Jesus deve ter uma paciência de Jó, com seus fiéis cheios de máquinas digitais e filmadoras chinesas querendo devassar a intimidade de sua mãe e de seus discípulos mortos já há tantos séculos.

Aliás, estou seguro de que, em breve, Jesus será “made in China”, “at last”. Se assim acontecer, terão razão aqueles que afirmavam ter sido ele um Messias “fake”?

Pessoalmente, torço para que Jesus sobreviva a essa “nova paixão”, por obra da qual ressuscitar deverá ser algo como um show de efeitos especiais feitos por computação gráfica barata. Os fiéis pós-modernos deram um novo significado à expressão nietzschiana “Deus está morto”. Nesse caso, Deus virou batata chips de free shop.

No início dos anos 90, ainda era possível ir à catedral de Córdoba, na Espanha, e experimentar sua beleza moura. Já em meados dos anos 2000, ela era um terreno baldio para as invasões de gafanhotos.

Hoje, estive (escrevo dias antes de você ler esta coluna) na igreja da Agonia, em Jerusalém, conhecida também como igreja de Gethsêmani, local onde Jesus teria suado sangue antes de ser preso.
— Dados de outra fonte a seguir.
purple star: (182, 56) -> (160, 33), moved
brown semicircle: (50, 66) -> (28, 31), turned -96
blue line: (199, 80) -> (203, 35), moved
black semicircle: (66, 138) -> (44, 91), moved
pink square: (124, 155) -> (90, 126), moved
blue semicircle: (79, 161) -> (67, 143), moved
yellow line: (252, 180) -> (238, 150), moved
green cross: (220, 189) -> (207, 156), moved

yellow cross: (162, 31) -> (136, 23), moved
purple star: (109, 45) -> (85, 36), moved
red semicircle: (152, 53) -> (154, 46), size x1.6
Um belíssimo local.

Em seguida, alguns passos descendo a ladeira do monte das Oliveiras (onde fica Gethsêmani), fui a outro local, maravilhoso, que não vou dizer qual é porque espero que ninguém fique sabendo; assim, quem sabe, esse lugar ainda durará algum tempo antes de virar mais um Hopi Hari de Jesus com seu ruído de famílias de classe média em excursões místicas.

É importante dizer que já fui a esses locais inúmeras vezes e que, portanto, tive o desprazer de ver Jerusalém virar uma cidade devastada pela horda de tarados com máquinas digitais e filmadoras chinesas. Além de suas camisetas com slogans pela paz mundial.

Depois da destruição de Jerusalém pelos romanos por volta do ano 70 d.C., vemos agora a infestação da cidade santa pelos histéricos pentecostais e seus berros em nome do Espírito Santo.

Além, é claro, dos judeus ortodoxos obsessivos mal-educados e dos muçulmanos fanáticos com seu grito bárbaro “Allah Akbar” (Deus é grande). A população secular de Jerusalém é cada vez mais oprimida pelos homens de preto da ortodoxia judaica.

Alguns desses são mesmo contra o Estado de Israel, porque só o Messias pode reconstruir o “verdadeiro Estado judeu”. Acho que deveriam ser todos despachados para o Irã. Enfim, um filme de horror estrelado por fanáticos, batatas e patetas.

Fonte: O artigo Disneylândia de Jesus foi publicado pela Folha de S. Paulo em 31/10/2011, e reproduzido por IHU On-Line na mesma data.

Luiz Felipe Pondé, pernambucano, é escritor, filósofo e ensaísta. Doutor em filosofia pela USP, é professor da PUC, da FAAP e da Universidade Federal de SP.